Die Sommerzeit steht vor der Tür
In der Nacht auf Sonntag werden die Uhren um zwei Uhr früh eine Stunde vorgestellt. Dass damit Energie gespart werden kann, ist umstritten.
Die Zeit steht still, verrinnt – oder wird einem gar gestohlen. Letzteres ist in der Nacht auf Sonntag buchstäblich der Fall, wenn mit Beginn der Sommerzeit die Uhren um eine Stunde vorgestellt werden. Das kann Auswirkungen auf unsere körperliche Verfassung haben. Umfragen zeigen, dass jede vierte Person bereits Probleme damit hatte – zumeist Müdigkeit und Abgeschlagenheit, gefolgt von Schlafstörungen und Konzentrationsschwierigkeiten.
Für den Philosophen Leo Hemetsberger löst die Umstellung auf die Sommerzeit bei Menschen zumindest eine „Irritation“, mitunter auch eine „leichte Erschütterung“aus. Menschen reagierten sensibel auf Zeitveränderungen. Dazu ist es gut, einen Blick auf die drei Formen von Zeit zu werfen: Da ist zum einen die äußere Zeiteinteilung, etwa durch Messinstrumente, ob Sandoder Atomuhr oder auch einen Kalender. Dazu kommt zweitens die innere Zeit, das subjektive Zeitempfinden. „Zeit ist etwas, das in Bewegung ist, ein Fluss von Ereignissen, der stattfindet“, sagt Hemetsberger. So kann es sich in die Länge ziehen, wenn man beim Arzt zehn Minuten warten muss, während der dreißigminütige Termin zu schnell vorbei ist. „Wir legen zudem Hoffnungen und Befürchtungen in zukünftige Zeiten und verändern Bewertungen von Vergangenem. In der Fantasie kennt Zeit keine Grenzen.“
Die dritte Form ist die „menschliche Zeit“, worauf Hemetsberger hinweist. Das kann die Geschichte der eigenen Familie sein, mit Fixpunkten, die stattgefunden haben – wenn etwa ein Kind geboren wird. „Wir sind in viele soziale Zusammenhänge eingebettet. Der Mensch vertraut auf ein bestimmtes Maß an sozialer Kontinuität.“Dazu gehört beispielsweise, wie lange Geschäfte geöffnet haben oder dass jemand zu einer ausgemachten Zeit anruft.

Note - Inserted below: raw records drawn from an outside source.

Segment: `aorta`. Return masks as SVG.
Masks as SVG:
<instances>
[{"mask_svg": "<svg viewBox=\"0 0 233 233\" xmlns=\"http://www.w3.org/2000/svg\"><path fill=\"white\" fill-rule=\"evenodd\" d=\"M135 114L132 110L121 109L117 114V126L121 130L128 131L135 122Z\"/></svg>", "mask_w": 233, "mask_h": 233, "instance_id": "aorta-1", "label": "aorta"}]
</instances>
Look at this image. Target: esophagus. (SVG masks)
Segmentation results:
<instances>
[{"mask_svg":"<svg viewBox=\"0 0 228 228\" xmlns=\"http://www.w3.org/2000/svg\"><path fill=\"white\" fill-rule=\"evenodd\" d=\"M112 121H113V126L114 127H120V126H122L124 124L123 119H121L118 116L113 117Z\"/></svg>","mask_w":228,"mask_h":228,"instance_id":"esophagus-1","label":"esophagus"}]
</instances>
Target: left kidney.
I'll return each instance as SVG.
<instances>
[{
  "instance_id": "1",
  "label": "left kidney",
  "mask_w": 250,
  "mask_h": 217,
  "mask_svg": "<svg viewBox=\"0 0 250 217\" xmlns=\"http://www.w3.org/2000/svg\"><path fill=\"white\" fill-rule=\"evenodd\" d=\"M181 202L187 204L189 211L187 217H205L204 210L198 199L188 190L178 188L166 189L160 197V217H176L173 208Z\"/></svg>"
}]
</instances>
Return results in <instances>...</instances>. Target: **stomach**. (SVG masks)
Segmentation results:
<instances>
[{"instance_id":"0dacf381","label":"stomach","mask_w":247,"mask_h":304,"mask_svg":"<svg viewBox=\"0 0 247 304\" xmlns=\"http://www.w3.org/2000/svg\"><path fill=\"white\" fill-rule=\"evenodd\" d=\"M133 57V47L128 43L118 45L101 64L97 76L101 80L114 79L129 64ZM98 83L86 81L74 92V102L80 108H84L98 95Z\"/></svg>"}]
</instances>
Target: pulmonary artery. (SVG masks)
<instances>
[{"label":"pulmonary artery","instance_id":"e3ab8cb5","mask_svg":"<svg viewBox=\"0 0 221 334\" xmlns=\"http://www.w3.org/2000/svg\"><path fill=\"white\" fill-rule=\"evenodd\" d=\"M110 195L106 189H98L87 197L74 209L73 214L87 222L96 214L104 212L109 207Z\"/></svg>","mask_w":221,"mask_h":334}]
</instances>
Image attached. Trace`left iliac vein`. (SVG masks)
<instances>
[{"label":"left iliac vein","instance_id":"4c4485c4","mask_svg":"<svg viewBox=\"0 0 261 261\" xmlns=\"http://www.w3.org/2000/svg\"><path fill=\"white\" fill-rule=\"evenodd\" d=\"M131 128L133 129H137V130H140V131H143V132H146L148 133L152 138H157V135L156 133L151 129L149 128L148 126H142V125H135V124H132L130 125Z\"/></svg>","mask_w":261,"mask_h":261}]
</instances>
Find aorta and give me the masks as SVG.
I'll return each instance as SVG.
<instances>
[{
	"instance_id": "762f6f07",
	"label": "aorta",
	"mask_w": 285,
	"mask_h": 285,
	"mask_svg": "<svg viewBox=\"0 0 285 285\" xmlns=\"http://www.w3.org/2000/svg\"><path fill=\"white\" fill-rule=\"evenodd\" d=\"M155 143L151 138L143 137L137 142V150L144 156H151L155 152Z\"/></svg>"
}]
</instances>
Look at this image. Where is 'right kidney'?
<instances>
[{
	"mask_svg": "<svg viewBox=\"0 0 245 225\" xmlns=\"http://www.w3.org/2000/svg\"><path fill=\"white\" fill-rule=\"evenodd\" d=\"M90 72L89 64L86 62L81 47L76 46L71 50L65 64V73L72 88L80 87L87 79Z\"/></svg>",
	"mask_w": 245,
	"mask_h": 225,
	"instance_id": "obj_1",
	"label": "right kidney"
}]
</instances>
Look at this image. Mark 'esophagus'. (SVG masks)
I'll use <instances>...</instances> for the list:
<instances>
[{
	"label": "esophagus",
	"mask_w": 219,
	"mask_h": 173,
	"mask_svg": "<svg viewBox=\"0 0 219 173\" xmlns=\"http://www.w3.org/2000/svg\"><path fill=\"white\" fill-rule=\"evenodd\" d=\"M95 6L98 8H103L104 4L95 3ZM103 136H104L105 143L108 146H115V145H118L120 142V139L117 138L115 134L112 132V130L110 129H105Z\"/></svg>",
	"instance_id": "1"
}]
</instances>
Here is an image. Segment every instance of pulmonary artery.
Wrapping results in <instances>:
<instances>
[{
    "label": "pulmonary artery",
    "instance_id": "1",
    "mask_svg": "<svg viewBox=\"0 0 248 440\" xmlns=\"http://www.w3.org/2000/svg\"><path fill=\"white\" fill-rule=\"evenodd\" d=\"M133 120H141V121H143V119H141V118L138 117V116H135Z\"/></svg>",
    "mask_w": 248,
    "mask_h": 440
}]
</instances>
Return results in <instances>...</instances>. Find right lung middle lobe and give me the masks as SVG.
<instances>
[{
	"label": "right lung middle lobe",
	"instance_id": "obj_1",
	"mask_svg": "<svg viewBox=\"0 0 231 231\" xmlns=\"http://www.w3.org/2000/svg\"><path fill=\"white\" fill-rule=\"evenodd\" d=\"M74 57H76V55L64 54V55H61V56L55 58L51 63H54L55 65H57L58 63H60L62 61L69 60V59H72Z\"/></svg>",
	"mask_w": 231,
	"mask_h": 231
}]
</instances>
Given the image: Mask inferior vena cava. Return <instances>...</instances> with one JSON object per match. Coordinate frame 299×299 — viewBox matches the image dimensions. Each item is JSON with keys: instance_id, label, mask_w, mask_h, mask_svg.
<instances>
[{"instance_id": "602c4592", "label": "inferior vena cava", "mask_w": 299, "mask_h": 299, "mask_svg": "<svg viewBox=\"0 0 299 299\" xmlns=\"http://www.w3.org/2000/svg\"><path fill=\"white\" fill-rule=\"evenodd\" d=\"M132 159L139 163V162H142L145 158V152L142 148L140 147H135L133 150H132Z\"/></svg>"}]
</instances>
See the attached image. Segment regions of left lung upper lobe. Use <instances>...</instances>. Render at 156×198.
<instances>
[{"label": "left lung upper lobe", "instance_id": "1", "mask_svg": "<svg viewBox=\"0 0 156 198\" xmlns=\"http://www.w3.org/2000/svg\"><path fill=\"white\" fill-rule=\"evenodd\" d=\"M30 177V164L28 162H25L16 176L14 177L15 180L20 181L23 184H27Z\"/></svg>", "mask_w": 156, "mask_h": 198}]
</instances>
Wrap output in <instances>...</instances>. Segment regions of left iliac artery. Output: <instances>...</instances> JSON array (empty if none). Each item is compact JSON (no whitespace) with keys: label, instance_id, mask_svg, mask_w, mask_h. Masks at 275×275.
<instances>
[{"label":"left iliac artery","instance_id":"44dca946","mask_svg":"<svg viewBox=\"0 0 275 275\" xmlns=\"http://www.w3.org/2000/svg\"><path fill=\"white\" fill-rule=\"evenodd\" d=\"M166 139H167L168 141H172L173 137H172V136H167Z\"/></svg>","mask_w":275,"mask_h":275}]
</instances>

„Die willkürliche Zeitverschiebung geht den Menschen auf die Nerven, weil sie aus ihren Gewohnheiten gerissen werden“, sagt Philosoph Hemetsberger. Zudem sei erwiesen, dass die ursprüngliche Annahme, damit Energie zu sparen, nicht zutrifft. „Und ich sage es boshaft: Wenn wir weiter so lange brauchen, diesen Unsinn abzuschaffen, dann fragen sich die Menschen zu Recht, wie lange wir brauchen, um das dringend notwendige Ziel der Klimawende zu schaffen.“
Es gibt kaum Belege, dass durch die Umstellung auf Sommerzeit Energiekosten eingespart würden. Wien Energie verweist darauf, dass nur etwa zwei Prozent der Gesamtenergie in Haushalten für Licht aufgewendet werden. Der Großteil davon fließt nach Angaben des deutschen Umweltbundesamts (UBA) ins Heizen. Das heißt, dass zwar an hellen Sommerabenden weniger oft das Licht aufgedreht wird, dafür durch das frühe Aufstehen in den kühleren Morgenstunden im Frühling und im Herbst aber mehr geheizt wird. Eine neue Studie aus der Schweiz zeigt allerdings, dass die Sommerzeit Strom sparen würde. Laut der Eidgenössischen Materialprüfungsund Forschungsanstalt liegt der Grund bei Klimaanlagen. Durch die Zeitumstellung würden Angestellte das Büro eine Stunde früher verlassen. Da der größte Teil der Kühlleistung am späteren Nachmittag anfalle, könne Energie gespart werden – im Schnitt 3 Prozent.
Fakt ist, dass auch weiterhin kein Ende der Uhrenumstellung in Sicht ist. Viele Uhren machen den „Zeitsprung“automatisch – aber nicht alle. Daher wird der Salzburger Turmuhrmacher Michael Neureiter die Uhren in der Universitätsaula und im Turmhaus von Schloss Kleßheim händisch umstellen. „Ich brauche die Werke nur eine Stunde vorlaufen lassen. Dazu genügen ein Besuch beim Werk und ein Vorstellen von Hand“, erklärt Neureiter.